Segment Start: TEXT PROVIDED

Finally I think it is soothing in a perverse kind of way for victims of narcissistic abuse, especially when the abuse is in a romantic relationship, to believe they were targeted by a deliberately vicious person. The extreme anger that people feel when they see the narcissist for who they are rather than the false image they project is understandable and it is normal for people to be horrified and attack and blame them. Underlying this anger is anger at oneself and shame at having not seen through the facade any earlier. To interpret the abusive relationship as one where this person deliberately hid themselves with the intention of luring and abusing you keeps you as the hero of your own story. It saves your ego at a time when you are very hurt and betrayed. That is necessary and normal but not true. When the rage and hurt subside what you are left with is the chance for a very honest look at yourself and why you were the supply that this dysfunctional person got so much from.

Segment End: TEXT PROVIDED
Segment Start: DATA EXTRACTS

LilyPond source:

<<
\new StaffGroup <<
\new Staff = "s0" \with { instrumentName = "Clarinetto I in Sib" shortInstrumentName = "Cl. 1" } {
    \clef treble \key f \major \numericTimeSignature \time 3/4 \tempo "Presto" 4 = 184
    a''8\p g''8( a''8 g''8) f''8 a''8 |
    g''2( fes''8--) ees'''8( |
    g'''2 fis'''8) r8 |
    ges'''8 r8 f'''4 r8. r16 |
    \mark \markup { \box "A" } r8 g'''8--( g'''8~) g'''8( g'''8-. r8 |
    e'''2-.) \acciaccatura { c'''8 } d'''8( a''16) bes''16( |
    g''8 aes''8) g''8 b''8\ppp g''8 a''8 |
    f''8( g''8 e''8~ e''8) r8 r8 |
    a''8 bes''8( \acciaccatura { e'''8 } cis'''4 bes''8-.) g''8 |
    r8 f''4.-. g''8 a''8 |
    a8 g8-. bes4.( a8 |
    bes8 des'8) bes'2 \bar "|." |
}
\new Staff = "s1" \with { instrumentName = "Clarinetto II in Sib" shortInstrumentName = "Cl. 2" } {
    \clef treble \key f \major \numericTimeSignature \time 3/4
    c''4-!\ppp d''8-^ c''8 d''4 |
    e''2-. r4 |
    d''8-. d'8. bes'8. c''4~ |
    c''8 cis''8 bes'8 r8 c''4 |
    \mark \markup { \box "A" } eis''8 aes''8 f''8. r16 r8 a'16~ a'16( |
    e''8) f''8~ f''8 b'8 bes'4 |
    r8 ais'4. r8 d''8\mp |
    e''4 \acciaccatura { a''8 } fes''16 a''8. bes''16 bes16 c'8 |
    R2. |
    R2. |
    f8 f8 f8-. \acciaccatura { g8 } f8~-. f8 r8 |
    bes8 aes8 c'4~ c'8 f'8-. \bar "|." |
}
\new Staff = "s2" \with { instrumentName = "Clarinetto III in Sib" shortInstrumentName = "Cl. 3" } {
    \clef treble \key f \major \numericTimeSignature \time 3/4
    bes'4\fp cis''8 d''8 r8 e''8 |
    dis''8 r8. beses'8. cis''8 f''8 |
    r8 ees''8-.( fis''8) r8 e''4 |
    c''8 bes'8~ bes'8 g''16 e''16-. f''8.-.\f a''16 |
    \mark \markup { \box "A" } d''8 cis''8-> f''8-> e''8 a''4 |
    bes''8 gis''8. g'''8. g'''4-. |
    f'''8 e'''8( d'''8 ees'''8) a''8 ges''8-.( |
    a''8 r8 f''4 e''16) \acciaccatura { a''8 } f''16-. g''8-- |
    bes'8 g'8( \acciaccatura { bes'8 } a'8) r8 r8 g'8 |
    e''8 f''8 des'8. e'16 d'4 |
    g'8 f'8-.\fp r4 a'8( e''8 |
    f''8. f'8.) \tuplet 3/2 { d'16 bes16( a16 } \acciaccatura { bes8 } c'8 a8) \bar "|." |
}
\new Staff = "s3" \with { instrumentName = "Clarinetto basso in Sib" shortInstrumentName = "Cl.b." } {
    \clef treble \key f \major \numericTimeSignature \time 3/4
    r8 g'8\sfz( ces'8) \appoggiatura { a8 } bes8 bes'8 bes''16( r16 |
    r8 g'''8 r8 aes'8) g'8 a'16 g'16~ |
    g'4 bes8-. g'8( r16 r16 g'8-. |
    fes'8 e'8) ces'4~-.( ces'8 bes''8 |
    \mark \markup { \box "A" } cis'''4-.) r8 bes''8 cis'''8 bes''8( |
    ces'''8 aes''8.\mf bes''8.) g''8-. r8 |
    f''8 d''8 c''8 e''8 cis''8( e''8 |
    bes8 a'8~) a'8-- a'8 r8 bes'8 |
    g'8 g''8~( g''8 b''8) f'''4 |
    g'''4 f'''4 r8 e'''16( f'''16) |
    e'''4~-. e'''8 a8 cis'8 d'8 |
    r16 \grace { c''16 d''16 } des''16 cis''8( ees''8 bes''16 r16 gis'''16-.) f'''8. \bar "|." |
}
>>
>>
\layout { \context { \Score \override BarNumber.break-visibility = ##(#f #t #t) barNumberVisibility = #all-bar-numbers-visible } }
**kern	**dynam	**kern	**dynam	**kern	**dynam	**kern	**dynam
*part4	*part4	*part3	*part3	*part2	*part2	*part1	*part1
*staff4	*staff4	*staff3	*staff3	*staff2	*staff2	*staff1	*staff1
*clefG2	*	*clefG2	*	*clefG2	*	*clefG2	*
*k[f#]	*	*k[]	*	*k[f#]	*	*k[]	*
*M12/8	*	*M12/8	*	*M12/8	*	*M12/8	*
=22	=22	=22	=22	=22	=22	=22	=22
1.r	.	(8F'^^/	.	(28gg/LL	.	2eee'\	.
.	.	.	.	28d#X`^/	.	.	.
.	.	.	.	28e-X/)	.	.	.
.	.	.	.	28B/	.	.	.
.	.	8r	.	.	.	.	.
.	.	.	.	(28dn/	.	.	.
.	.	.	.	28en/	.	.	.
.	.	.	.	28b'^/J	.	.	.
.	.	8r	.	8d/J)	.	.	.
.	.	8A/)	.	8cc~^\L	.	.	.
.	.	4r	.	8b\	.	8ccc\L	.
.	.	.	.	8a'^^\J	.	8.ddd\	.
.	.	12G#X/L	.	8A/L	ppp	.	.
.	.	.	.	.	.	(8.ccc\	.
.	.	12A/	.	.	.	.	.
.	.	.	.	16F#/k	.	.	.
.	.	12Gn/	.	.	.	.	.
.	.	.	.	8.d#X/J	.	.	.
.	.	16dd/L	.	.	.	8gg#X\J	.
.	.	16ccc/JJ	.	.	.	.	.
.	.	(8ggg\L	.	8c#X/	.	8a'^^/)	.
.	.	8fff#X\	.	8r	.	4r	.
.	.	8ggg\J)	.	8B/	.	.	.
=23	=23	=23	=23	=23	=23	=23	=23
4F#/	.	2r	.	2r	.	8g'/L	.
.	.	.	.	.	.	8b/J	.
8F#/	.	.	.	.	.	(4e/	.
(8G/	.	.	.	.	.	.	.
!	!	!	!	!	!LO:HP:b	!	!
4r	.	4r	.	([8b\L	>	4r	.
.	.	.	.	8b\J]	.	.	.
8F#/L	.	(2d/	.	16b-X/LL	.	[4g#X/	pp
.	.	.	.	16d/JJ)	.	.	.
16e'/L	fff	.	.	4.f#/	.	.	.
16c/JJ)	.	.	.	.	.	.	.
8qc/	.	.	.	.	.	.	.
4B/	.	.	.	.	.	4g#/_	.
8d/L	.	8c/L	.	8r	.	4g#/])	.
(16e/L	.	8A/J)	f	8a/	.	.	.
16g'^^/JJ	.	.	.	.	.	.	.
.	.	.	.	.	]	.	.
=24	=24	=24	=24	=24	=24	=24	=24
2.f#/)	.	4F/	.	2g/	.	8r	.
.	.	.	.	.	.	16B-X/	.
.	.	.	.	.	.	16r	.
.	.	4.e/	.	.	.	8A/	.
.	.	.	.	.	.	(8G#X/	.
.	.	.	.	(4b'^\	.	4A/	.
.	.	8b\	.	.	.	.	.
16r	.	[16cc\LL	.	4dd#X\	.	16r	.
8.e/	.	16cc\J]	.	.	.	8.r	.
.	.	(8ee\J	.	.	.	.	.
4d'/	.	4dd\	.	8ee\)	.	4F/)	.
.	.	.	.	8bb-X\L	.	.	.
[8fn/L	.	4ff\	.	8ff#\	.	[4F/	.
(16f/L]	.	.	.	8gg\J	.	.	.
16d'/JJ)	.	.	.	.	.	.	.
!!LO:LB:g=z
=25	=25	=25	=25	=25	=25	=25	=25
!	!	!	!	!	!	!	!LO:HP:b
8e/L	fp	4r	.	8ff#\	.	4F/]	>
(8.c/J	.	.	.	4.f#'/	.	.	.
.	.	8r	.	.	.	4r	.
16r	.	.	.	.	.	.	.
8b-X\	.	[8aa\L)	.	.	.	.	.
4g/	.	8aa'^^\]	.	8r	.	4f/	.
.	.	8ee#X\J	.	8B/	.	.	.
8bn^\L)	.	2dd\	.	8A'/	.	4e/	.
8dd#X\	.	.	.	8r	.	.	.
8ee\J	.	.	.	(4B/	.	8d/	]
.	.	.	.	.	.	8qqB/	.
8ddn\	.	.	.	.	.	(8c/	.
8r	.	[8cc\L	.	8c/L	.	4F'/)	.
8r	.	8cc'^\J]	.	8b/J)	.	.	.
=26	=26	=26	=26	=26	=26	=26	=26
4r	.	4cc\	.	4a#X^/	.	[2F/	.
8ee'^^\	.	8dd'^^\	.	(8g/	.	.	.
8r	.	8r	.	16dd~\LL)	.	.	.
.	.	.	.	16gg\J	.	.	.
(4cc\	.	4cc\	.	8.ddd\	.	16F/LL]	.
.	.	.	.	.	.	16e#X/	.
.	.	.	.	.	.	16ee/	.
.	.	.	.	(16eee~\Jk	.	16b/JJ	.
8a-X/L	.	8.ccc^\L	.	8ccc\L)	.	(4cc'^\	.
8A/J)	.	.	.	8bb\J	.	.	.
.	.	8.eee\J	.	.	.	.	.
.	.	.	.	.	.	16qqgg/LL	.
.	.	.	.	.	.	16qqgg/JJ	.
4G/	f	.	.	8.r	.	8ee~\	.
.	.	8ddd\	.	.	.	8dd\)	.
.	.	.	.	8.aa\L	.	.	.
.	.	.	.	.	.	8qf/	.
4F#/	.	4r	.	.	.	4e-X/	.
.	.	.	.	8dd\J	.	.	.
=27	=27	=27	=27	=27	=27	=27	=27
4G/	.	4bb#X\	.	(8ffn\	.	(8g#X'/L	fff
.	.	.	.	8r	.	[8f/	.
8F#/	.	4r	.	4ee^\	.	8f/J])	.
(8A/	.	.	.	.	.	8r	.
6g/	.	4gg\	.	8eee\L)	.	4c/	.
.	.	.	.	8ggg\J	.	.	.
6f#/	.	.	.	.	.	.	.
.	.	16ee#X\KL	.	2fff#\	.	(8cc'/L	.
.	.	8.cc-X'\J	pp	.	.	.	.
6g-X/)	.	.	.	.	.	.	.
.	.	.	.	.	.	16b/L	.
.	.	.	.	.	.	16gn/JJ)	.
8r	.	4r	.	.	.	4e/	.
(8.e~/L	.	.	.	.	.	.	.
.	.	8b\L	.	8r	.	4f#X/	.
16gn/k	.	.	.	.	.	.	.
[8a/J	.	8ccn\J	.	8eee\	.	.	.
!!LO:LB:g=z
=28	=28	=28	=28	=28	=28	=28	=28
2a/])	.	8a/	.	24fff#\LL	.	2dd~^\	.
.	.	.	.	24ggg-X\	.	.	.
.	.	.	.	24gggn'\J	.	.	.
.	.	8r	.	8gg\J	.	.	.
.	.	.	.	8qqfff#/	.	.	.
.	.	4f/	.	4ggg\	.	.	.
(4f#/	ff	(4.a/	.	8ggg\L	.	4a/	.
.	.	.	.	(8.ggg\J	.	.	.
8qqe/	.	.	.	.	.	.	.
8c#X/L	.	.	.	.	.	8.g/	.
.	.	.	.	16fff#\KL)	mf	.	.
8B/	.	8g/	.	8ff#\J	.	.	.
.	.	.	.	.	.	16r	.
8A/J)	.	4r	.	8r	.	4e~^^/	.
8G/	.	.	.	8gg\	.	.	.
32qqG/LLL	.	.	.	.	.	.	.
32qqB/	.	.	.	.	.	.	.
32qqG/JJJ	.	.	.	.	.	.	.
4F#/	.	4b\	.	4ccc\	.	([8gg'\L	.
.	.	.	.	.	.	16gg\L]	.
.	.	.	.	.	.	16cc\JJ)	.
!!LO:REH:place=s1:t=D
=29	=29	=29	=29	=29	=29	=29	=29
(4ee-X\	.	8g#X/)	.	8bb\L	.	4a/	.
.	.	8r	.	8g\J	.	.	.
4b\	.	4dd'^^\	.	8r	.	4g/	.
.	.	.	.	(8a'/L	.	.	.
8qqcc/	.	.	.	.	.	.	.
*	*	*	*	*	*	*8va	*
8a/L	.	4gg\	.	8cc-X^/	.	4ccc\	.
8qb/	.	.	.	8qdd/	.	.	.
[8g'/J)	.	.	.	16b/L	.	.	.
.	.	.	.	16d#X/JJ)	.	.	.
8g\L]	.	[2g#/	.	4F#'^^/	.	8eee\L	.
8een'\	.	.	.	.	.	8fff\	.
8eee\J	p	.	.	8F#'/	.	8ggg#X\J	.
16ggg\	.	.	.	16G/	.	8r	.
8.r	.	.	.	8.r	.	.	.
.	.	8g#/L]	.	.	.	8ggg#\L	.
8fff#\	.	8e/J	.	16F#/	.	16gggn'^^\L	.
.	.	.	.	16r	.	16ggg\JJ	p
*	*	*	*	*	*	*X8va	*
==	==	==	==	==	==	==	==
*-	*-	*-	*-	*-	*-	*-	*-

Segment End: DATA EXTRACTS

§ **EXERCISE TASKS**:
• a. Name each emotion that the passage on narcissistic abuse refers to with a noun.
• b. Carry on the passage on narcissistic abuse, starting after its final sentence.

§ **ANSWERS TO THE EXERCISE**:
• a. anger, shame, rage, hurt

• b.
Why did you keep giving and not see what they were? Often this is rooted in our childhoods. Victims of narcissistic abuse are usually unusual in someway. Unusually empathic, unusually compliant, unusually undemanding. In our relationships with MIL we are caught between our perceptions and feelings that something is wrong and wishing to not upset our partners and their family. We put our feelings down and allow them to get away with too much. The NPD MIL feels so powerful, but this is our partner’s inner child projecting some almost godlike authority on the MIL. She is not evil, all powerful or out to get you. She is desperately paddling like mad under the surface to maintain an image of superiority in ways your partner colludes with. Not evil, but sick and quite vulnerable and pathetic.

You can hurt them very easily once you see it, but then that would be deliberately immoral and wicked wouldn’t it.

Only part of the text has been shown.